Неизвестно, как относилась Вера к отступлению Джона от традиций. Она не присутствовала на свадьбе, потому что к тому времени уехала в Индию и сама уже два года была замужем. Когда ей исполнилось восемнадцать, от единокровной сестры пришло приглашение посетить Равалпинди. Хелен Чаттерисс предлагала оплатить половину стоимости морского путешествия. Вера отправилась в Индию в конце лета 1925 года и прибыла в Бомбей как раз к окончанию сезона дождей. Вера устроила свою судьбу так же поспешно, как ее брат-близнец: в первую неделю пребывания в бунгало капитана (теперь майора) Чаттерисса и миссис Чаттерисс она познакомилась с младшим офицером из полка Виктора Чаттерисса, юным Джеральдом Лодером Хильярдом, и увлеклась им.

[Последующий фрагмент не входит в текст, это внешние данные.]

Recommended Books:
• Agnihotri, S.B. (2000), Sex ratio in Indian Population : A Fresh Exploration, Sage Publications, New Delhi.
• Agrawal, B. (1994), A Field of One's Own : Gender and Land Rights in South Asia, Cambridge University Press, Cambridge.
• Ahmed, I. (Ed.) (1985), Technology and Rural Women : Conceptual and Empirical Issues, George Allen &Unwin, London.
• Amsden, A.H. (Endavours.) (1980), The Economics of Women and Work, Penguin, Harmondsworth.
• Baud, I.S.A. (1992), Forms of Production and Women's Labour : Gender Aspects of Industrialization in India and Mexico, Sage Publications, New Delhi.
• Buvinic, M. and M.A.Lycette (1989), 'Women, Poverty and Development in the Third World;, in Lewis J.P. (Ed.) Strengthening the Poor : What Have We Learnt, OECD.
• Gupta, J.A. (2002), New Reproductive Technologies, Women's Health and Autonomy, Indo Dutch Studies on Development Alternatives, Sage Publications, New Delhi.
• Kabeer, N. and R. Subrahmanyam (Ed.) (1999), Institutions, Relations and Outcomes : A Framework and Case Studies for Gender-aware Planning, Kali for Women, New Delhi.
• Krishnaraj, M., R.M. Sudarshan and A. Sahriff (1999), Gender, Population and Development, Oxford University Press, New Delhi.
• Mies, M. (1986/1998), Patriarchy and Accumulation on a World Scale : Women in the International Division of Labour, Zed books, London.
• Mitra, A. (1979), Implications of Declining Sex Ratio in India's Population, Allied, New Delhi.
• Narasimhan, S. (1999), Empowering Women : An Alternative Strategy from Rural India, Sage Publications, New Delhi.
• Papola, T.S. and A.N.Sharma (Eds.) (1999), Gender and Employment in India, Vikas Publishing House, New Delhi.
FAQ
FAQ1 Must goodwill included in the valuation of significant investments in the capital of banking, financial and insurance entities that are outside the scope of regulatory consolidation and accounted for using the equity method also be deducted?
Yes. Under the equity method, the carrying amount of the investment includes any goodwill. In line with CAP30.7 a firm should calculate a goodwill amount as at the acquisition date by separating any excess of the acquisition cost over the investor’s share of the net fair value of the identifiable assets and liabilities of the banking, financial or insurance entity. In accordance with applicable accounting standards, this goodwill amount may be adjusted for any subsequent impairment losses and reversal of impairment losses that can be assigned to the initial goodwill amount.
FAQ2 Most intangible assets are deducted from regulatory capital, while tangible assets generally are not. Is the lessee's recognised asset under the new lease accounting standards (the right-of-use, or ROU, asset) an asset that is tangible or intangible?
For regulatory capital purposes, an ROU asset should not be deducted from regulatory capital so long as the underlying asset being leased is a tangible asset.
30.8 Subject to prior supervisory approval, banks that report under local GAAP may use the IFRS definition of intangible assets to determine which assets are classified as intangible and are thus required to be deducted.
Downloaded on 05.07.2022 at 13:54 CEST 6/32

Что касается происхождения – в 1925 году такие вещи все еще были очень важны, – то Джеральд Хильярд стоял на ступеньку выше Веры, а если точнее, то на несколько ступенек, хотя Хелен Чаттерисс благодаря неожиданному повороту судьбы (и отсутствию отцовских чувств у Артура Лонгли) стала принадлежать к тому же классу, что и он. Джеральд был третьим, самым младшим сыном сомерсетского сквайра, мелкого помещика с хорошей родословной, но небогатого. Согласно семейной традиции, младшие сыновья поступали на службу в индийскую армию, и у Джеральда Хильярда имелся предок, прославившийся своей храбростью в первой афганской войне 1839–1842 годов, а его двоюродный дед сопровождал сэра Генри Хейвлока[16] во время «Великого Мятежа»[17], когда тот прорывался к осажденной резиденции в Лакхнау. Джеральд Хильярд был воспитанником Харроу-Скул[18] и окончил Сандхерст[19]. Внешне он напоминал Джорджа Оруэлла – по крайней мере, такое впечатление оставляют его фотографии. Очень высокий, выше шести футов трех дюймов, худой до истощения – хотя обладал отменным здоровьем, – с каштановыми волосами и темными квадратными усиками. Его младшая сестра, миссис Кэтрин Кларк, пишет:

Я познакомилась с Верой только через семь лет после их свадьбы. Они приезжали в отпуск домой в 1930 и 1933 годах, но в первый раз я в это время была в школе. Отец умер в 1933 году. Думаю, моя мать считала брак Джеральда неравным: он был введен в заблуждение и женился на девушке из низших слоев, отчасти из-за собственной неопытности, а отчасти из-за того, что Вера жила с Чаттериссами как сестра миссис Чаттерисс. Представлялось, что она занимала такое же положение в обществе, поскольку жила с ними, но на самом деле это впечатление было ложным. Разумеется, все это глупости, но в те времена так не считали. Моя мать лишь однажды заговорила со мной об этом. Помню, она сказала, что у Веры неправильное представление о благородной леди.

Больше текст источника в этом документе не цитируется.